From the article on India's health insurance scheme below, quote word for word the passage starting at "2) Average premium" and ending at "11 states only.".
===== Supplied text =====
The national health protection scheme announced in the 2018 Budget is a remarkable health insurance plan being offered anywhere in the world. Planned to cover 10 crore families, covering 50 crore citizens with a family cover of 5 lakhs rupees is a bold step towards addressing health inclusion. This, if done well, will bring almost 40 percent of our population under a national protection plan.
While the steps taken by the government towards offering a national plan is commendable, it also needs to tighten the entire value chain of insurance agencies, health care providers, TPA’s, primary health centres, diagnostic companies, medical practitioners amongst others. Many of citizens covered for health insurance today have multiple horror stories in claims processing and corrupt practices by hospitals and others towards this issue.
Legitimate claims have been often been turned down without reasons and unscrupulous elements have made claims without sometimes possessing even a valid insurance plan. About 80 percent of India’s citizens have no health insurance cover as a result and our country’s health spend is just around 4 percent of GDP, by far the lowest amongst the BRICS economies.
Interestingly, health cover business grew nearly 24 percent year-on-year to Rs 30,765 crore for 2016-17, compared with 22.4% growth in 2015-16 and 15.6% growth in 2014-15.
How can we improve this?
First, encourage health research aggressively. Morbidity studies for health insurance needs to be extensively done to ensure better regulation of health policies, better penetration, customized policies and probably even lower premiums. In the last morbidity survey done by Insurance Information Bureau of India, it has some interesting findings like:
1) Individual and individual floaters account for 90 percent of number of polices but only 44 percent of amount of premiums.
2) Average premium per policy was Rs. 13,303 against a claim per policy of Rs 10,333. Age-band of '46-55' is highest claim making group both in number and claim paid amount. 41% of the total claim records are from top 11 states only.
3) Number of claims of males is more than that of females for all age-bands except for the age-bands '16-25' and '26-35' where they are less by 1 percent and 2 percent respectively.
4) The top six highest number of claims paid categories are from disease groups 'Infectious', 'Clinical findings', 'Urology', 'Digestive', 'Pregnancy' and 'Injury', in that order which account for 64 percent in number and 53 percent in claim paid amount.
5) 23 percent in number accounting for 15 percent in claim paid amount were paid for hospital stay 'Less than 1' day.
*Data as per IIB survey report 2011-2012
The above indicates an opportunity for detailed and in depth research, and should also be a feeder to actuaries for designing custom products. There has been very little innovation on the health insurance product side.
Second, bring tighter regulation on all service providers. An area which needs attention is regulating TPA’s. Currently they are loosely regulated, and it might make sense to have insurance companies oversee them as the first line of oversight, followed by the insurance regulator IRDA themselves, just like how brokers are monitored by stock exchanges followed by SEBI. This will reduce malpractices and also bring transparencies in claim settlements. For example hospitals often charge more than prescribed rates, the moment they know that the patient is insured. This needs to be fixed by publishing standard rate cards for most interventions.
There are companies offering mutual insurance in the health sector who have made some progress. Mutual health plans are usually operated by self-help groups, who approve all claims and thru community networks bring in members. Frauds are minimum and operators conduct extensive preventive health camps to pre-empt avoidable illness. These are interesting models and must be studied for best practices.
===== Records supplied =====
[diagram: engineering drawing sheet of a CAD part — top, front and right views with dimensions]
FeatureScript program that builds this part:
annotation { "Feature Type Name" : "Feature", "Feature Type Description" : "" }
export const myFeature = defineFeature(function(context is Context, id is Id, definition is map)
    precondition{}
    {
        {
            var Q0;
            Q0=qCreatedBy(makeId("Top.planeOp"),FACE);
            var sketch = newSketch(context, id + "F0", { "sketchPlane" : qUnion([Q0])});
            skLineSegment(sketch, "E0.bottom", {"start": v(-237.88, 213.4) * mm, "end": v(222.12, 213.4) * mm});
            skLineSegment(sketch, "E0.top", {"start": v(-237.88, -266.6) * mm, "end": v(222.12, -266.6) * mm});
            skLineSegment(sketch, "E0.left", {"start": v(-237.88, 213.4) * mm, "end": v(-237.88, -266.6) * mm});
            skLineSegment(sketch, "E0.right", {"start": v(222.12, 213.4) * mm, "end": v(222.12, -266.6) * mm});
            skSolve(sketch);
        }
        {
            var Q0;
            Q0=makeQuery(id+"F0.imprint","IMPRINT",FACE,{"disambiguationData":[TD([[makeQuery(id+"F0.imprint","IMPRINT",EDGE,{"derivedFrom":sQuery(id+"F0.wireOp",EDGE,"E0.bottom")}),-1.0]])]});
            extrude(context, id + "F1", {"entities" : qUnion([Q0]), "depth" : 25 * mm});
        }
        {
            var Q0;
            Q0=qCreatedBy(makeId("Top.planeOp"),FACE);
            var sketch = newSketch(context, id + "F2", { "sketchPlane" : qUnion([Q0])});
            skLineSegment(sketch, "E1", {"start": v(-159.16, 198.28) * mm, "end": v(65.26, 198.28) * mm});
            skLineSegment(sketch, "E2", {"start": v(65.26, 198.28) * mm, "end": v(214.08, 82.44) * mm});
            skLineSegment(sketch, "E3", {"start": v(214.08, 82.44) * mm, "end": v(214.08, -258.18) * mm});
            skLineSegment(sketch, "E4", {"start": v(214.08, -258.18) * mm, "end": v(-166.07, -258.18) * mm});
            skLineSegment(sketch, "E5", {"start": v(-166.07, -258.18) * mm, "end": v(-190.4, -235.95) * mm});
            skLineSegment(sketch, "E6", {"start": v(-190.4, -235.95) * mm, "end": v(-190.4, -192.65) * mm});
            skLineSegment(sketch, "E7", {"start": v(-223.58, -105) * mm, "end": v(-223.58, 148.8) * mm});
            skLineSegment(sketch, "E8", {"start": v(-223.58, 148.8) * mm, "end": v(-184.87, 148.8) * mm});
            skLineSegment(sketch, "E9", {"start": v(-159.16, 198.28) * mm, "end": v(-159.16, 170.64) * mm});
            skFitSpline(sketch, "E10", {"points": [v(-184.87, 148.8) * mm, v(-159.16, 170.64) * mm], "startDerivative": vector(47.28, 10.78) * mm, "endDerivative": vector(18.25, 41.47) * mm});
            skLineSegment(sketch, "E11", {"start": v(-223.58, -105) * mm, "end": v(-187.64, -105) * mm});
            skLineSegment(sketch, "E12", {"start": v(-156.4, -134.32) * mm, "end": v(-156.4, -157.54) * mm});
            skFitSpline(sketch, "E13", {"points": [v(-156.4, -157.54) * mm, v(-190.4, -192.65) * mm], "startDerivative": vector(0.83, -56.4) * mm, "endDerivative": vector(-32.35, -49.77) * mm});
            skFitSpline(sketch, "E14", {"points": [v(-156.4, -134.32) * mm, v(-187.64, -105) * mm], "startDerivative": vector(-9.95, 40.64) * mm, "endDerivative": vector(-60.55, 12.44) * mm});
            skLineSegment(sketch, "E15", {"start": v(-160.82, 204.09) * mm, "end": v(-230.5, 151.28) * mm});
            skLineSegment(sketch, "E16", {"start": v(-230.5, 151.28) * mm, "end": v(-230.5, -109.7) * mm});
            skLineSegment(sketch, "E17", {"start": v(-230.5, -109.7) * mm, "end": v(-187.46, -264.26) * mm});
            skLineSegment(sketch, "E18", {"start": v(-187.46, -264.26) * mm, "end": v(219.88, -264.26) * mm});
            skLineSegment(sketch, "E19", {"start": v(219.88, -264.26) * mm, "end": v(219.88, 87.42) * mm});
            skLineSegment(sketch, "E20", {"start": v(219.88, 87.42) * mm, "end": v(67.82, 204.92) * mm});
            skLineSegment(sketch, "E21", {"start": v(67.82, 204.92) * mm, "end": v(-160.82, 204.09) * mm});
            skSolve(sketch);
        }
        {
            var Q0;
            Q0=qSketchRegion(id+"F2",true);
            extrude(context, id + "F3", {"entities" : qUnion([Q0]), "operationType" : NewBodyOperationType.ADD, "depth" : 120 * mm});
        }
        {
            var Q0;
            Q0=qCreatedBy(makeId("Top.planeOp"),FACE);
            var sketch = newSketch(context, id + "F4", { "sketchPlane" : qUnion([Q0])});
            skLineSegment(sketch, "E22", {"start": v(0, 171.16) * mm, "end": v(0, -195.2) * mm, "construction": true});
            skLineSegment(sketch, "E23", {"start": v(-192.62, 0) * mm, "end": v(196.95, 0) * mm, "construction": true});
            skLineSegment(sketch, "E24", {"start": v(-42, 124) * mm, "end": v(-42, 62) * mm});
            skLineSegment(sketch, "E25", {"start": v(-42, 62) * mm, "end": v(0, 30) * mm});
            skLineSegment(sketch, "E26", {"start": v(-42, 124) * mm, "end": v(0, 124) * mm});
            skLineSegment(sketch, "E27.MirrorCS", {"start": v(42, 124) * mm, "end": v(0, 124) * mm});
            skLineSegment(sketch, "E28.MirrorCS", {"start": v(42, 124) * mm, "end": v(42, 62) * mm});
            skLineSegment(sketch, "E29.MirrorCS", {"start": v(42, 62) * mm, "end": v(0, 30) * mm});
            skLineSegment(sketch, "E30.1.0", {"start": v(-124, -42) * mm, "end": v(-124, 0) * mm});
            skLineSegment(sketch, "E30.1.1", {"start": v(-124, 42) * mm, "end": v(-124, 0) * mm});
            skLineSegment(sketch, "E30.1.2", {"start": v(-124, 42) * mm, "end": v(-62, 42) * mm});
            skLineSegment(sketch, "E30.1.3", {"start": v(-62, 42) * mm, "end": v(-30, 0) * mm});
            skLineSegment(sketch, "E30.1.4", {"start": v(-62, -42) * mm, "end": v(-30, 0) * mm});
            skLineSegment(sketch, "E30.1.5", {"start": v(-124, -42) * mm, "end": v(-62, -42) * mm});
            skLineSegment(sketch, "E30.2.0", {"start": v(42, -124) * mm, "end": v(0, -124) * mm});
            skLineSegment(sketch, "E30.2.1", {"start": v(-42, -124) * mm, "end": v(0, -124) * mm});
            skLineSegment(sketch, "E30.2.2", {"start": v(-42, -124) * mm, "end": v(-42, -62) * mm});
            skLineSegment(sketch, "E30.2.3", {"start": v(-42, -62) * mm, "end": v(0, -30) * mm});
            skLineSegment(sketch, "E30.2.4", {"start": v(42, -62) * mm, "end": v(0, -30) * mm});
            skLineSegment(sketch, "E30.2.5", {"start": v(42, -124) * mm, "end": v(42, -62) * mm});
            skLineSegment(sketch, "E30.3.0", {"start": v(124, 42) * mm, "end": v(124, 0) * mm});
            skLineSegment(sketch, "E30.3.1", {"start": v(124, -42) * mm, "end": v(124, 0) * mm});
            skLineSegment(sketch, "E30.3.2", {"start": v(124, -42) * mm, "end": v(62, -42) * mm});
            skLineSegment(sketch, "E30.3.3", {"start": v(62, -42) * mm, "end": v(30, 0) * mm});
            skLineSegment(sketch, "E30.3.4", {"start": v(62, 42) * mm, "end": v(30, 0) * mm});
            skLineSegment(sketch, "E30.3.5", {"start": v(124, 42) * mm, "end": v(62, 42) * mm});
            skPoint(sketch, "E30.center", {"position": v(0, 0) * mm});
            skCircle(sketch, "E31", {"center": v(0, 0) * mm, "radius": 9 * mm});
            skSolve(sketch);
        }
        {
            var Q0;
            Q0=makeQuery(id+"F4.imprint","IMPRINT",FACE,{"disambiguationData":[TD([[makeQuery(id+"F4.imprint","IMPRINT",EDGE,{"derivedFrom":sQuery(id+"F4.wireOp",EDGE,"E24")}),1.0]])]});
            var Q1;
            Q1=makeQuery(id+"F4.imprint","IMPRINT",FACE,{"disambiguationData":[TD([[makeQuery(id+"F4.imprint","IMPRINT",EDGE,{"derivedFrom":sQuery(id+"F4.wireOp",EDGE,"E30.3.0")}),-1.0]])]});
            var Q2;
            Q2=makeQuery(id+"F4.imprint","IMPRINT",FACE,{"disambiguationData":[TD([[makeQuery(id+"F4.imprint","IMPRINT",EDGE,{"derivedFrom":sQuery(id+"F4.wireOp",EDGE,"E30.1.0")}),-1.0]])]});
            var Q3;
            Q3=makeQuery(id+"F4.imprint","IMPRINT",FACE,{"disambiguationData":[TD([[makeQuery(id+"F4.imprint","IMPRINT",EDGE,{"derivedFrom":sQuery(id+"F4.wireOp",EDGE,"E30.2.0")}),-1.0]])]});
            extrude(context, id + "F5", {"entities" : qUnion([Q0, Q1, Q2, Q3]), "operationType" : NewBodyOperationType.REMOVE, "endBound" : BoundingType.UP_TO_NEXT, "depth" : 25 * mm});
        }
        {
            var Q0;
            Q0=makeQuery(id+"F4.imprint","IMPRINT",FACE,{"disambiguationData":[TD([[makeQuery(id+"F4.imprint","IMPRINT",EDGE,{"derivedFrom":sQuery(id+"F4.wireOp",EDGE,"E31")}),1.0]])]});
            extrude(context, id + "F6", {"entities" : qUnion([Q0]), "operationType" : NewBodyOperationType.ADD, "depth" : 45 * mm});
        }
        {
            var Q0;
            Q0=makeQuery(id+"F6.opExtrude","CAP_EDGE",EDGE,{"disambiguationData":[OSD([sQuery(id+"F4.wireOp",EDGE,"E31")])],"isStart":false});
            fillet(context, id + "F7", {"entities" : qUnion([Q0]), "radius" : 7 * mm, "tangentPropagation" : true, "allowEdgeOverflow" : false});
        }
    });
=====
### Solved problem
2) Average premium per policy was Rs. 13,303 against a claim per policy of Rs 10,333. Age-band of '46-55' is highest claim making group both in number and claim paid amount. 41% of the total claim records are from top 11 states only.